Task to complete =
Nothing below is to be printed except the lines between the line holding "13-01-2014 | -- | Regular |" and the line holding "16-02-2017 | -- | Adhoc / Contractual |", inclusive, each exactly as it appears.

━━━━━ Records for this exercise

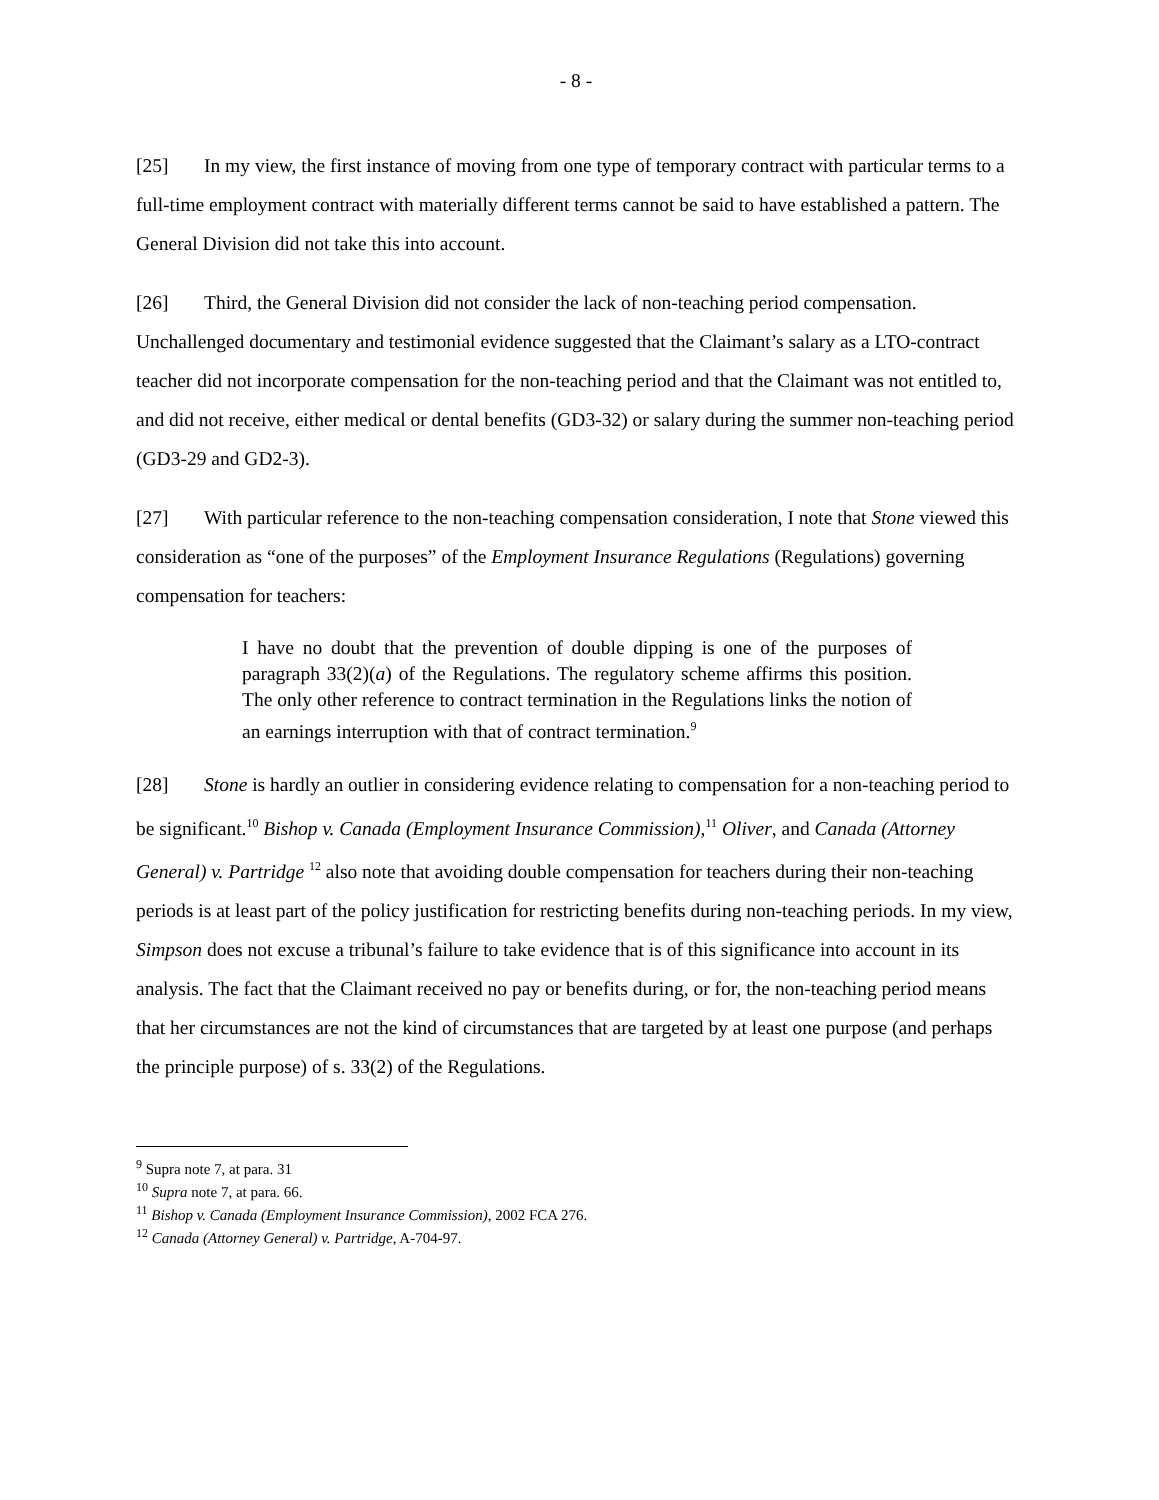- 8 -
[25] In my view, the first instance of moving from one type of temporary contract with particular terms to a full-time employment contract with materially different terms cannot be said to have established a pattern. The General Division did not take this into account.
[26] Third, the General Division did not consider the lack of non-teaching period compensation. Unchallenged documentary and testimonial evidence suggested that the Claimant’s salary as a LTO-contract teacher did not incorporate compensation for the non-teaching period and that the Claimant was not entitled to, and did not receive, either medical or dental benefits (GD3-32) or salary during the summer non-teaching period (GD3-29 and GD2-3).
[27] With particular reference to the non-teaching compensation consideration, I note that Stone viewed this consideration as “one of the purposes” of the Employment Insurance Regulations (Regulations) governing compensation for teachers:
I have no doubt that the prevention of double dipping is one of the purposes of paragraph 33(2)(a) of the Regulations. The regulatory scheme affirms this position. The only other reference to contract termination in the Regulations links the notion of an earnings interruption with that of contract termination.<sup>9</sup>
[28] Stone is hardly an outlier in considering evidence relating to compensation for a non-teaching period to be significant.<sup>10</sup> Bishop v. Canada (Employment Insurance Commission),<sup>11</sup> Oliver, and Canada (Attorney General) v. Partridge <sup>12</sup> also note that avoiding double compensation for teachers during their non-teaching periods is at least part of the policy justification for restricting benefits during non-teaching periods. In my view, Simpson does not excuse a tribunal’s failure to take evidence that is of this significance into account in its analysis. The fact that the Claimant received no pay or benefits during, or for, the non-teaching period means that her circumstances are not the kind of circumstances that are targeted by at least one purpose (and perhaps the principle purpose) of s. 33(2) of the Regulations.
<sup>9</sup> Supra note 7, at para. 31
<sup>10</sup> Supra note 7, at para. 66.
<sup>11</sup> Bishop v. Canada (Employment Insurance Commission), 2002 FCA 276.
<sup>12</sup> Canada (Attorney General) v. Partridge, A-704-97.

━━━━━━━━━━
━━━━━ Records for this exercise

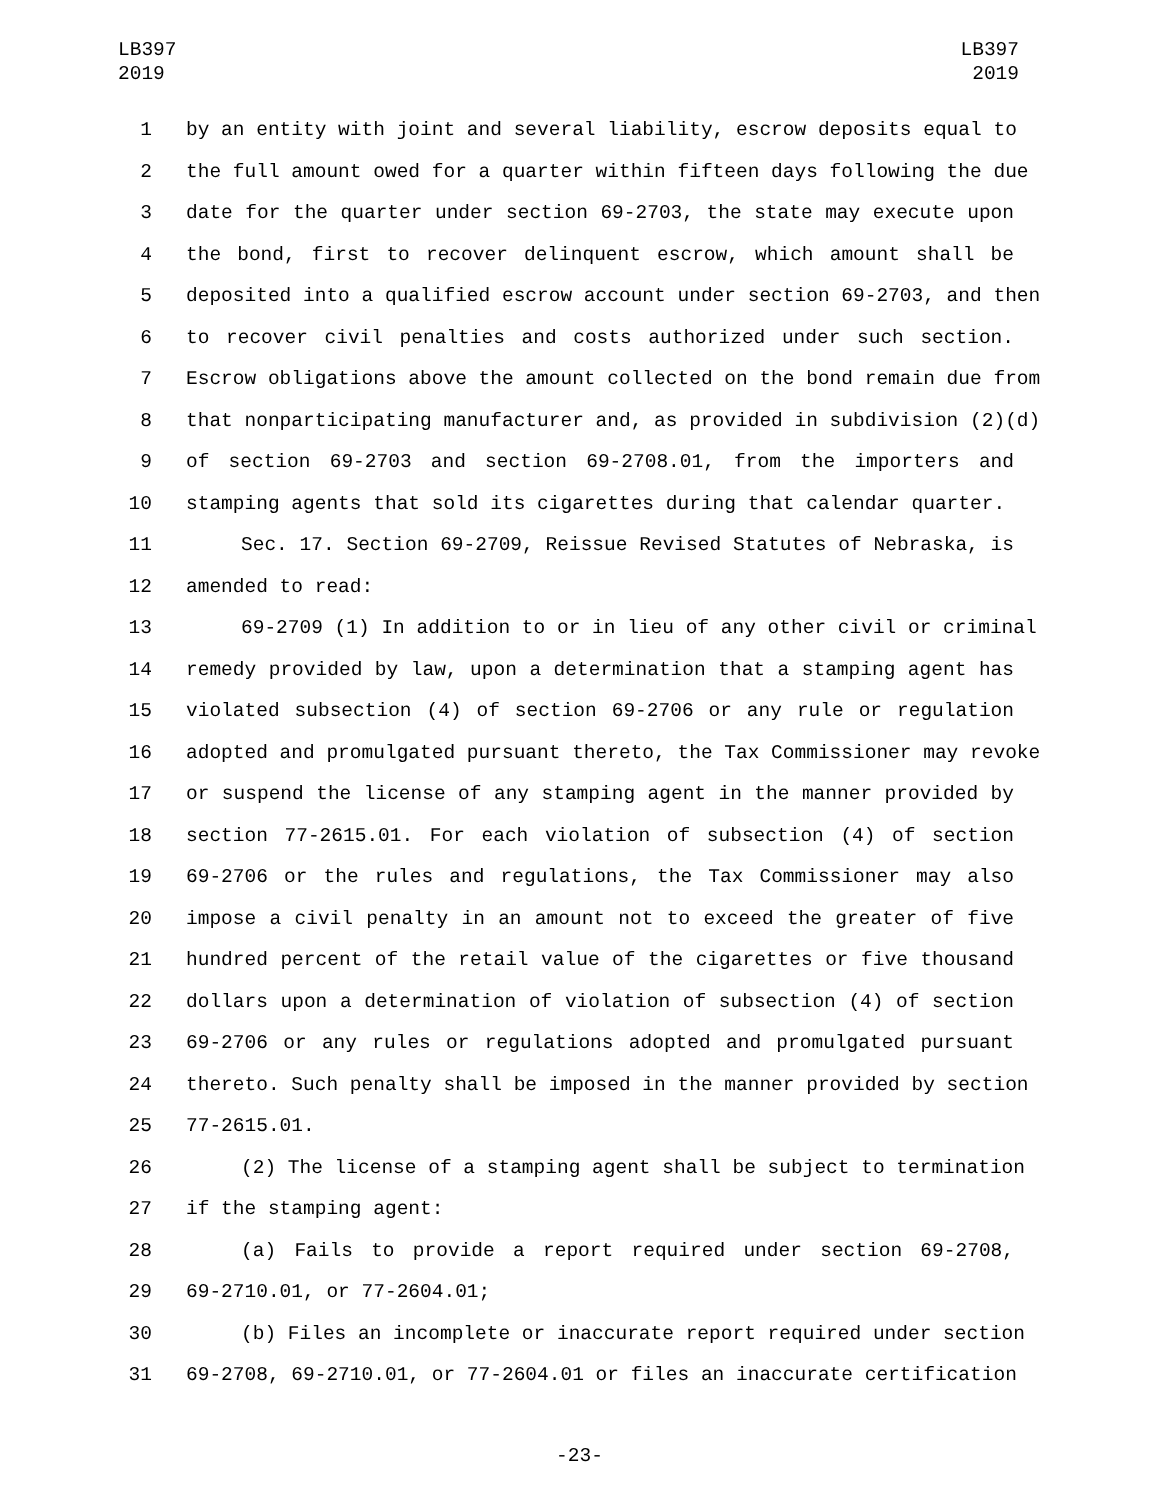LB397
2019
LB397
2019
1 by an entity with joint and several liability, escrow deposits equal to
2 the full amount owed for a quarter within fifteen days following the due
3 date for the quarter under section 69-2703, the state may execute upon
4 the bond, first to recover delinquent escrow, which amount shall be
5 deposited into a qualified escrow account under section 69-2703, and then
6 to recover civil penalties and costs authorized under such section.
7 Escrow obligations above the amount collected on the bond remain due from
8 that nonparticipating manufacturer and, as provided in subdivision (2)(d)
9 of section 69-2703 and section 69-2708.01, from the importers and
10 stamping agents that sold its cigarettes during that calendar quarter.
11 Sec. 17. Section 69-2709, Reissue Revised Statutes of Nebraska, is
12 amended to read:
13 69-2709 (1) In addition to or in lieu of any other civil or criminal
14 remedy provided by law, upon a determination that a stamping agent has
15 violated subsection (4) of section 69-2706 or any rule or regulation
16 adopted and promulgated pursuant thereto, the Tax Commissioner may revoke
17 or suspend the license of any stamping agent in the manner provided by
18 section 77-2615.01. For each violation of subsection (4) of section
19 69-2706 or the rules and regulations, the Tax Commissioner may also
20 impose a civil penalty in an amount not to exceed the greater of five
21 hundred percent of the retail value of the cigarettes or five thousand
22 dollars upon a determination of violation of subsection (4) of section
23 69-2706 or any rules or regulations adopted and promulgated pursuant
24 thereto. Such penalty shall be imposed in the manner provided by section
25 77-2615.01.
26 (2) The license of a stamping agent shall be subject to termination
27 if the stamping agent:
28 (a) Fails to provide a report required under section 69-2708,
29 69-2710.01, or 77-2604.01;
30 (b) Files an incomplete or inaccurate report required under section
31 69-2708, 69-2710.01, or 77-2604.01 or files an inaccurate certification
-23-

━━━━━━━━━━
━━━━━ Records for this exercise

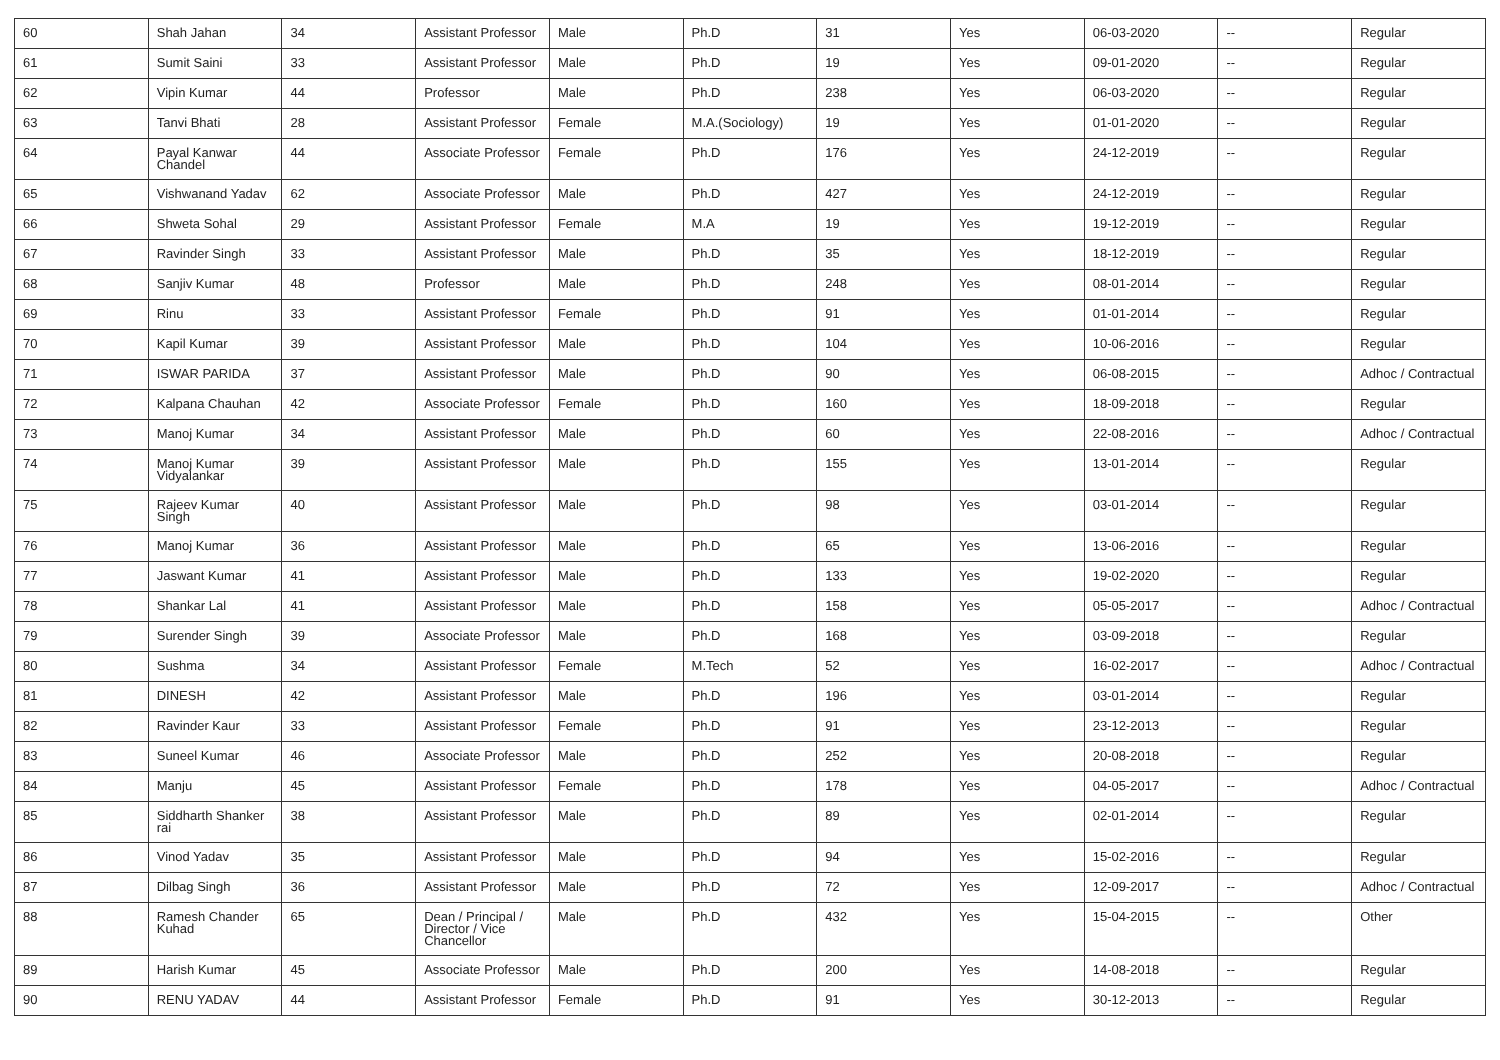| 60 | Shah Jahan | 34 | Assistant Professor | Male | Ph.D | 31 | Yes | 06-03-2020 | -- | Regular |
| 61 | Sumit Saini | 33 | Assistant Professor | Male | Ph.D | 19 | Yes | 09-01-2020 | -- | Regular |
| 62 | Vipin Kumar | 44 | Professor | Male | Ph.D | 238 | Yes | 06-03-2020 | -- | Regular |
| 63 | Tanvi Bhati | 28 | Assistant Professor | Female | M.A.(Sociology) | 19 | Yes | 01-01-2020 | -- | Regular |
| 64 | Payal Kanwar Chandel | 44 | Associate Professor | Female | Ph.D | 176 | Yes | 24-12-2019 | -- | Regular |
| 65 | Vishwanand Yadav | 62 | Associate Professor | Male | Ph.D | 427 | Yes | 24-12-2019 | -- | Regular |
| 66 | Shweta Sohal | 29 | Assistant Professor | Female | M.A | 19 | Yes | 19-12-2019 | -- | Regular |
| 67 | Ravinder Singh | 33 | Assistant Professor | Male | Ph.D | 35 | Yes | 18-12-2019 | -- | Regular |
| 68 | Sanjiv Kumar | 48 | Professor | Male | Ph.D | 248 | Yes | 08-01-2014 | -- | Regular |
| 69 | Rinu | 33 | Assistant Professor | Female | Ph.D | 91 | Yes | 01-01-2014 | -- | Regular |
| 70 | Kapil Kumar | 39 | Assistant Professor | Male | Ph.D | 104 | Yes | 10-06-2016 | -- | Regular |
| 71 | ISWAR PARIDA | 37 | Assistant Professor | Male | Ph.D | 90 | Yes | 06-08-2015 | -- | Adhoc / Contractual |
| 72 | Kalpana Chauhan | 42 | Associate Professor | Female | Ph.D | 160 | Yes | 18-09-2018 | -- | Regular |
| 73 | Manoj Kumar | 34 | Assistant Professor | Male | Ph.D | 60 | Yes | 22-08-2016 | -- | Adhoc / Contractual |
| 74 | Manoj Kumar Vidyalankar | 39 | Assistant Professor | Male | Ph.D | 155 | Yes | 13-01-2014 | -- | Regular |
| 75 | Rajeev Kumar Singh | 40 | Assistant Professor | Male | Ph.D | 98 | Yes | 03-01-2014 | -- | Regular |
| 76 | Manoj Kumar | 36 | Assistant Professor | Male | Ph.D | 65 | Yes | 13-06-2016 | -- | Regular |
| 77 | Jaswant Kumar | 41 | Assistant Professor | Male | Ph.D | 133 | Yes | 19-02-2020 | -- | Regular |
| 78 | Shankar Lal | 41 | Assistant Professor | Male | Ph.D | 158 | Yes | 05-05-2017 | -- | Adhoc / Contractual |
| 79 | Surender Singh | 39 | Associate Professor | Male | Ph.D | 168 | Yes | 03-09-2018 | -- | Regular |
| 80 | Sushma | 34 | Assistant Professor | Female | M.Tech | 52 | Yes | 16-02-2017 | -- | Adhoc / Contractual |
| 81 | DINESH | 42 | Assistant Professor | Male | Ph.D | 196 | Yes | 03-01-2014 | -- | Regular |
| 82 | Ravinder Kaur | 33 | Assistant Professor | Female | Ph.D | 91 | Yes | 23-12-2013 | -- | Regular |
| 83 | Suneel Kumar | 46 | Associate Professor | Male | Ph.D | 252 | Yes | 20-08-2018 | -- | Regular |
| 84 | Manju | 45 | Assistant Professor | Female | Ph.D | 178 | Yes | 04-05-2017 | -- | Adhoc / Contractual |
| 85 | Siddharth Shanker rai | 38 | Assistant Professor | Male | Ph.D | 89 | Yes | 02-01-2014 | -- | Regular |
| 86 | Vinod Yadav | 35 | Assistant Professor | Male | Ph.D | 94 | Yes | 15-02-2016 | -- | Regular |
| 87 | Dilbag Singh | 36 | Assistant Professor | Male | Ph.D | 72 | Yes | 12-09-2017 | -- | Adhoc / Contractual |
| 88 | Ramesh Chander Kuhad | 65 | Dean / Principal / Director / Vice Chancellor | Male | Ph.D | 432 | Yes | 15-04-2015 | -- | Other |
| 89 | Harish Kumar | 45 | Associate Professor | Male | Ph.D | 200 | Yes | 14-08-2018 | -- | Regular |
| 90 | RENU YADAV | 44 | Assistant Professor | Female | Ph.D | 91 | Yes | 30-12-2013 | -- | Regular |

━━━━━━━━━━

Response to the task =
| 74 | Manoj Kumar Vidyalankar | 39 | Assistant Professor | Male | Ph.D | 155 | Yes | 13-01-2014 | -- | Regular |
| 75 | Rajeev Kumar Singh | 40 | Assistant Professor | Male | Ph.D | 98 | Yes | 03-01-2014 | -- | Regular |
| 76 | Manoj Kumar | 36 | Assistant Professor | Male | Ph.D | 65 | Yes | 13-06-2016 | -- | Regular |
| 77 | Jaswant Kumar | 41 | Assistant Professor | Male | Ph.D | 133 | Yes | 19-02-2020 | -- | Regular |
| 78 | Shankar Lal | 41 | Assistant Professor | Male | Ph.D | 158 | Yes | 05-05-2017 | -- | Adhoc / Contractual |
| 79 | Surender Singh | 39 | Associate Professor | Male | Ph.D | 168 | Yes | 03-09-2018 | -- | Regular |
| 80 | Sushma | 34 | Assistant Professor | Female | M.Tech | 52 | Yes | 16-02-2017 | -- | Adhoc / Contractual |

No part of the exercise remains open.